# [What is needed]
Below are entries. Copy exactly the lines running from the line that holds "5. Deadweight is" to the line that holds "b. to communicate", with both ends included.

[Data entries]
● ● ● ● ●
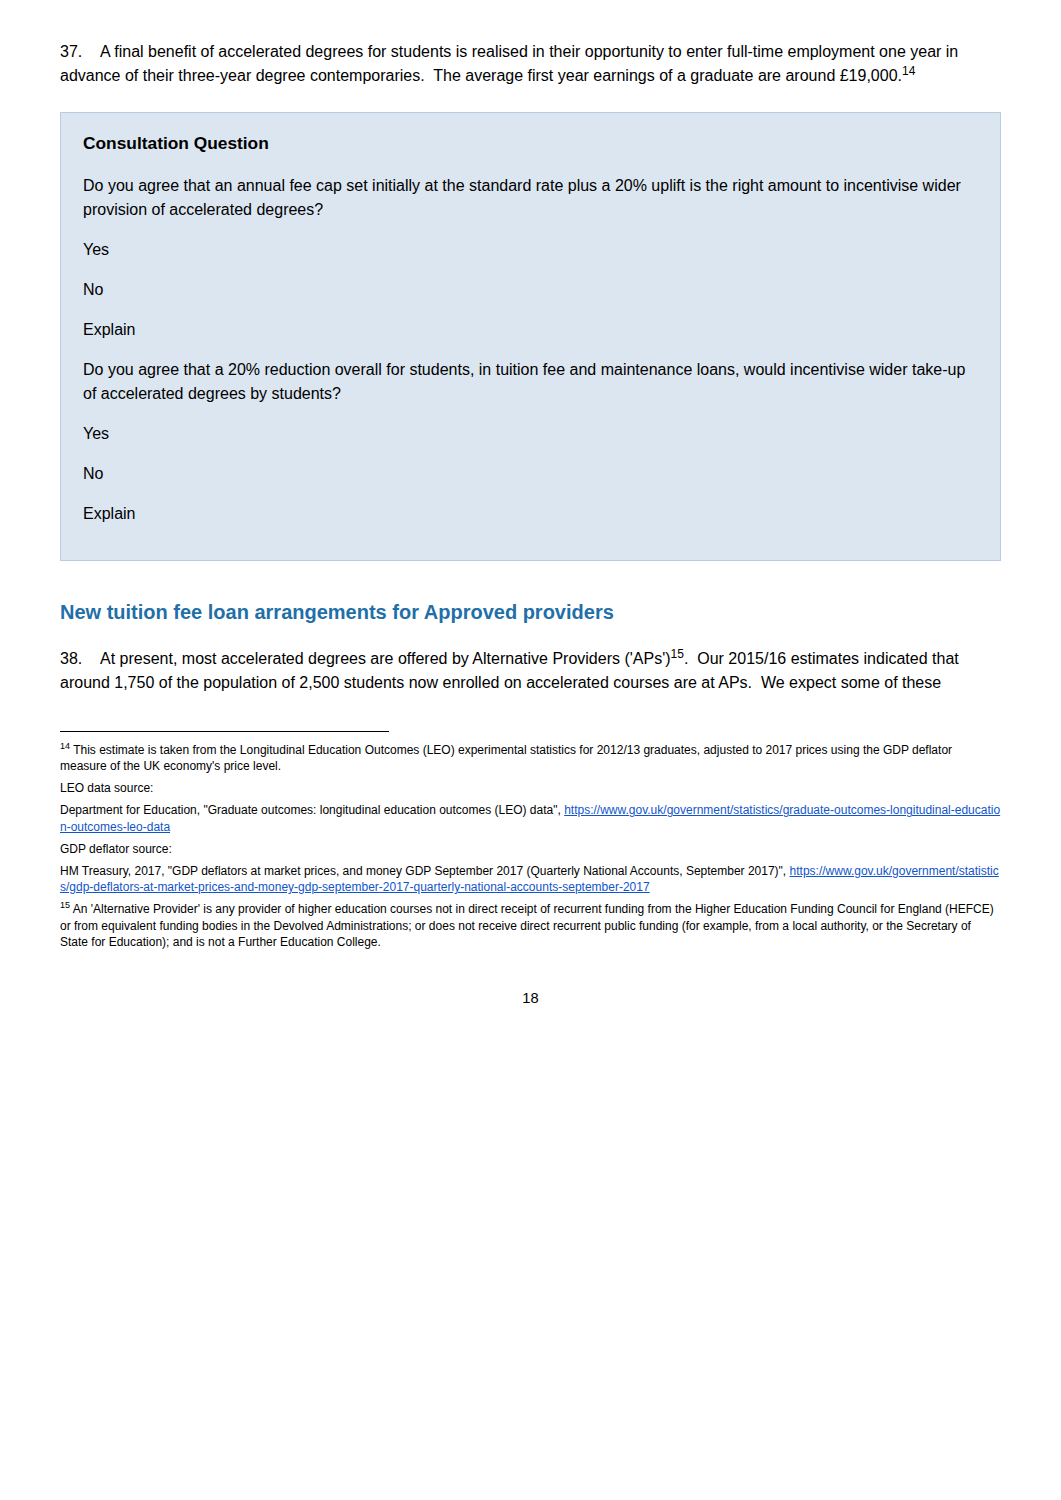37. A final benefit of accelerated degrees for students is realised in their opportunity to enter full-time employment one year in advance of their three-year degree contemporaries. The average first year earnings of a graduate are around £19,000.14
Consultation Question
Do you agree that an annual fee cap set initially at the standard rate plus a 20% uplift is the right amount to incentivise wider provision of accelerated degrees?
Yes
No
Explain
Do you agree that a 20% reduction overall for students, in tuition fee and maintenance loans, would incentivise wider take-up of accelerated degrees by students?
Yes
No
Explain
New tuition fee loan arrangements for Approved providers
38. At present, most accelerated degrees are offered by Alternative Providers ('APs')15. Our 2015/16 estimates indicated that around 1,750 of the population of 2,500 students now enrolled on accelerated courses are at APs. We expect some of these
14 This estimate is taken from the Longitudinal Education Outcomes (LEO) experimental statistics for 2012/13 graduates, adjusted to 2017 prices using the GDP deflator measure of the UK economy's price level.
LEO data source:
Department for Education, "Graduate outcomes: longitudinal education outcomes (LEO) data", https://www.gov.uk/government/statistics/graduate-outcomes-longitudinal-education-outcomes-leo-data
GDP deflator source:
HM Treasury, 2017, "GDP deflators at market prices, and money GDP September 2017 (Quarterly National Accounts, September 2017)", https://www.gov.uk/government/statistics/gdp-deflators-at-market-prices-and-money-gdp-september-2017-quarterly-national-accounts-september-2017
15 An 'Alternative Provider' is any provider of higher education courses not in direct receipt of recurrent funding from the Higher Education Funding Council for England (HEFCE) or from equivalent funding bodies in the Devolved Administrations; or does not receive direct recurrent public funding (for example, from a local authority, or the Secretary of State for Education); and is not a Further Education College.
18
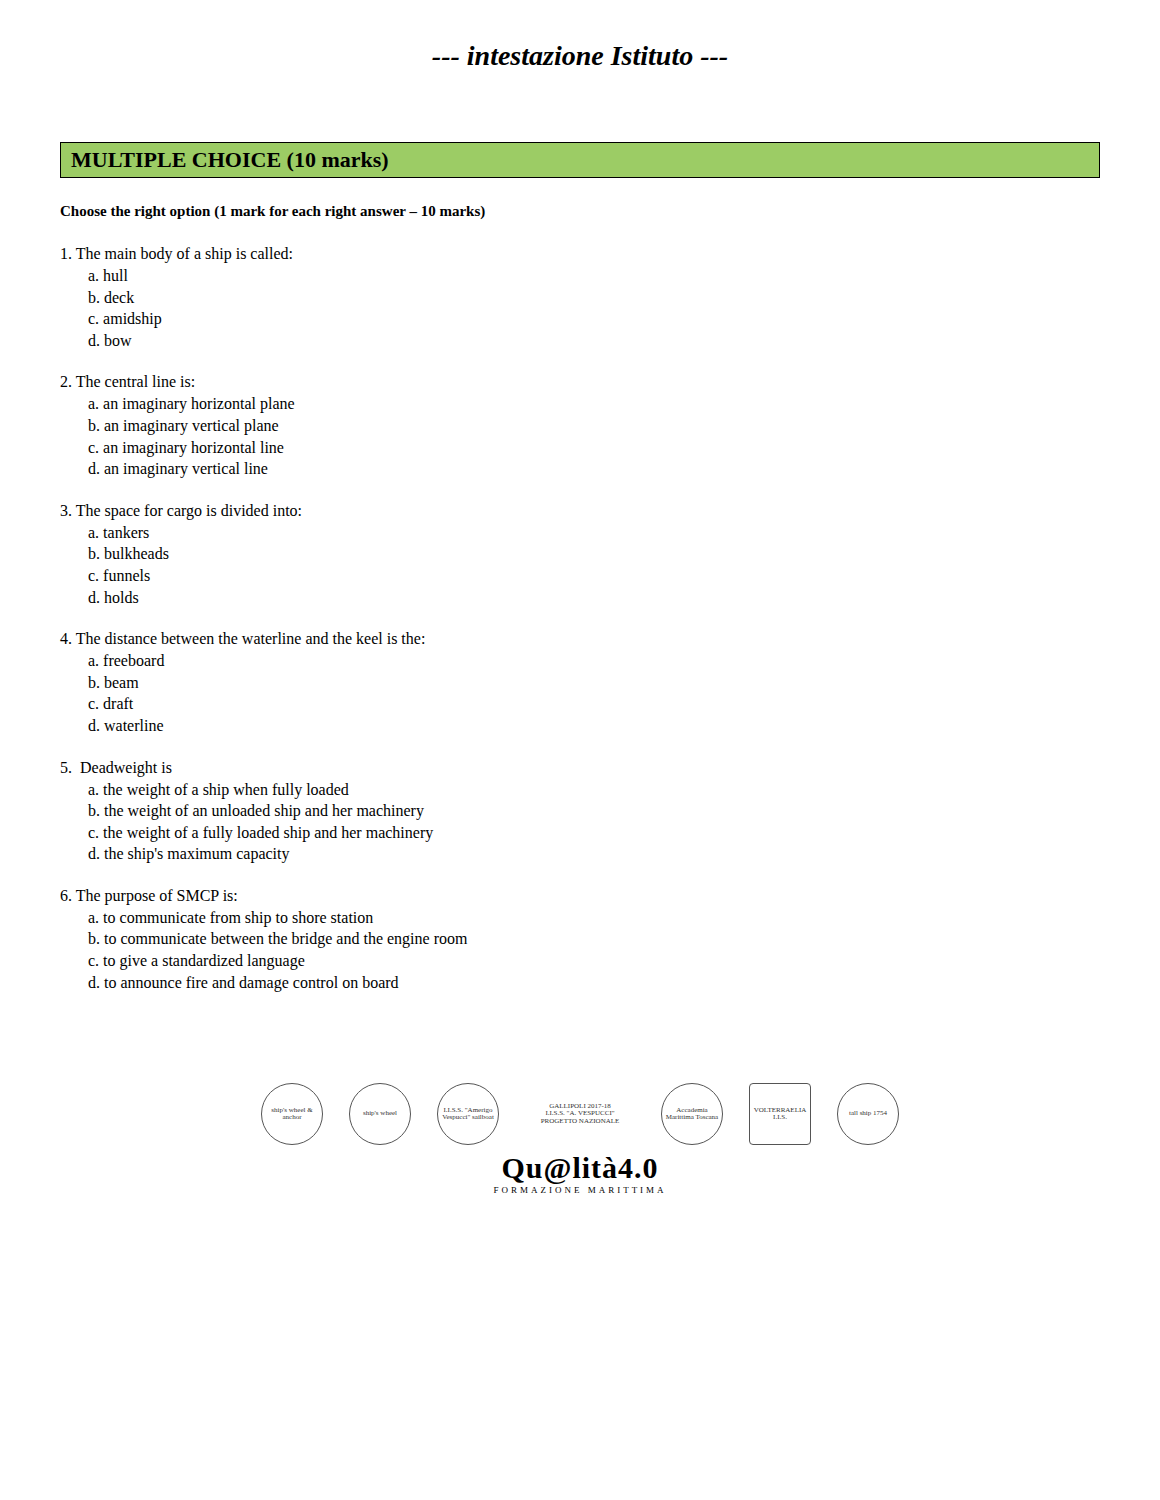--- intestazione Istituto ---
MULTIPLE CHOICE (10 marks)
Choose the right option (1 mark for each right answer – 10 marks)
1. The main body of a ship is called:
a. hull
b. deck
c. amidship
d. bow
2. The central line is:
a. an imaginary horizontal plane
b. an imaginary vertical plane
c. an imaginary horizontal line
d. an imaginary vertical line
3. The space for cargo is divided into:
a. tankers
b. bulkheads
c. funnels
d. holds
4. The distance between the waterline and the keel is the:
a. freeboard
b. beam
c. draft
d. waterline
5. Deadweight is
a. the weight of a ship when fully loaded
b. the weight of an unloaded ship and her machinery
c. the weight of a fully loaded ship and her machinery
d. the ship's maximum capacity
6. The purpose of SMCP is:
a. to communicate from ship to shore station
b. to communicate between the bridge and the engine room
c. to give a standardized language
d. to announce fire and damage control on board
ship's wheel & anchor
ship's wheel
I.I.S.S. "Amerigo Vespucci" sailboat
GALLIPOLI 2017-18
I.I.S.S. "A. VESPUCCI"
PROGETTO NAZIONALE
Accademia Marittima Toscana
VOLTERRAELIA I.I.S.
tall ship 1754
Qu@lità4.0FORMAZIONE MARITTIMA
● ● ● ● ●
# [The completed task]
5. Deadweight is
a. the weight of a ship when fully loaded
b. the weight of an unloaded ship and her machinery
c. the weight of a fully loaded ship and her machinery
d. the ship's maximum capacity
6. The purpose of SMCP is:
a. to communicate from ship to shore station
b. to communicate between the bridge and the engine room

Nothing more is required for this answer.